7. override def receive: PartialFunction[Any, Unit] = {  case RegisteredExecutor(hostname) =>    logInfo("Successfully registered with driver")    executor = new Executor(executorId, hostname, env, userClassPath, isLocal = false)  case RegisterExecutorFailed(message) =>    logError("Slave registration failed: " + message)    System.exit(1)  case LaunchTask(data) =>    if (executor == null) {      logError("Received LaunchTask command but executor was null")      System.exit(1)    } else {      val taskDesc = ser.deserialize[TaskDescription](data.value)      logInfo("Got assigned task " + taskDesc.taskId)      executor.launchTask(this, taskId = taskDesc.taskId, attemptNumber = taskDesc.attemptNumber,        taskDesc.name, taskDesc.serializedTask)    }
   ......................

   创建的threadPool中以多线程并发执行和线程复用的方式来高效执行spark发送过来的Task。线程池创建好后，等待Driver发送任务给CoarseGrainedExecutorBackend，不是直接给Executor，因为Executo不是一个消息循环体。

   Executor具体是如何工作的？？？

   Driver发送过来Task时，其实发送给了CoarseGrainedExecutorBackend这个RpcEndpoint，而不是直接发送给Executor（因为Executor不是消息循环体，永远无法直接接收远程发送过来的消息）。

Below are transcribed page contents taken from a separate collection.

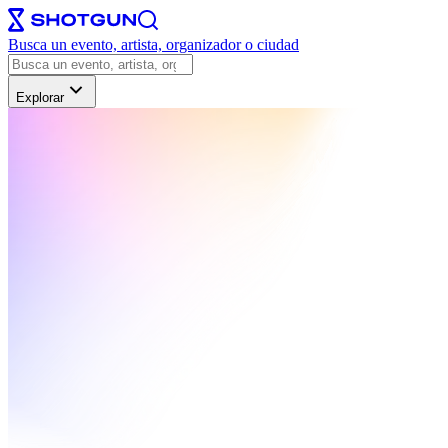
Busca un evento, artista, organizador o ciudad
Explorar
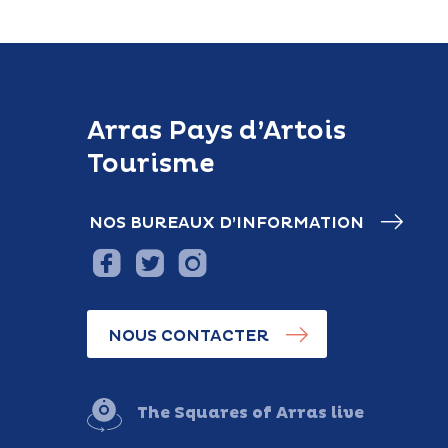
Arras Pays d’Artois
Tourisme
NOS BUREAUX D’INFORMATION
NOUS CONTACTER
The Squares of Arras live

   Driver向CoarseGrainedExecutorBackend发送LaunchTask，转过来交给线程池中的线程去执行。先判断Executor是否为空，为空则直接退出，不为空则反序列化任务调用Executor的launchTask，提交给Executor执行。

   launchTask接收到Task执行的命令后，首先将Task封装成TaskRunner里面，然后放到runningTasks，runningTasks是一个数据结构。

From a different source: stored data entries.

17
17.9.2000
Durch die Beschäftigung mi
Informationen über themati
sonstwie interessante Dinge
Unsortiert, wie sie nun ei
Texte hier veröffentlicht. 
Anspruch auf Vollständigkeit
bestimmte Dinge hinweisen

   Executor的run方法最终调用Task.run方法实现。Executor的run方法调用方法Task的run方法源码：

8. ............................
   
   var threwException = true
   val (value, accumUpdates) = try {
     val res = task.run(
       taskAttemptId = taskId,
       attemptNumber = attemptNumber,
       metricsSystem = env.metricsSystem)
     threwException = false
     res
   }
   ...........................................

   类Task的run方法的源码：

9. final def run(taskAttemptId: Long,attemptNumber: Int,metricsSystem: MetricsSystem)
   : (T, AccumulatorUpdates) = {
     context = new TaskContextImpl(
       stageId,partitionId,taskAttemptId,attemptNumber,taskMemoryManager,metricsSystem,
       internalAccumulators,runningLocally = false)
     TaskContext.setTaskContext(context)
     context.taskMetrics.setHostname(Utils.localHostName())
   context.taskMetrics.setAccumulatorsUpdater(context.collectInternalAccumulators)
     taskThread = Thread.currentThread()
     if (_killed) {
       kill(interruptThread = false)
     }
     try {//主要是调用runTask方法
       (runTask(context), context.collectAccumulators())
     } finally {
       context.markTaskCompleted()
   .................................

   Task是抽象类，Task的run方法是具体的实例方法，而Task的runTask方法是抽象方法，而Task的子类有ShuffleMapTask和ResultTask两个，根据任务的实际情况而定实现哪个子类的runTask方法。ShuffleMapTask与ResultTask的runTask方法的区别是对task是否进行shuffle操作（在runTask中是否执行shuffle的写操作）。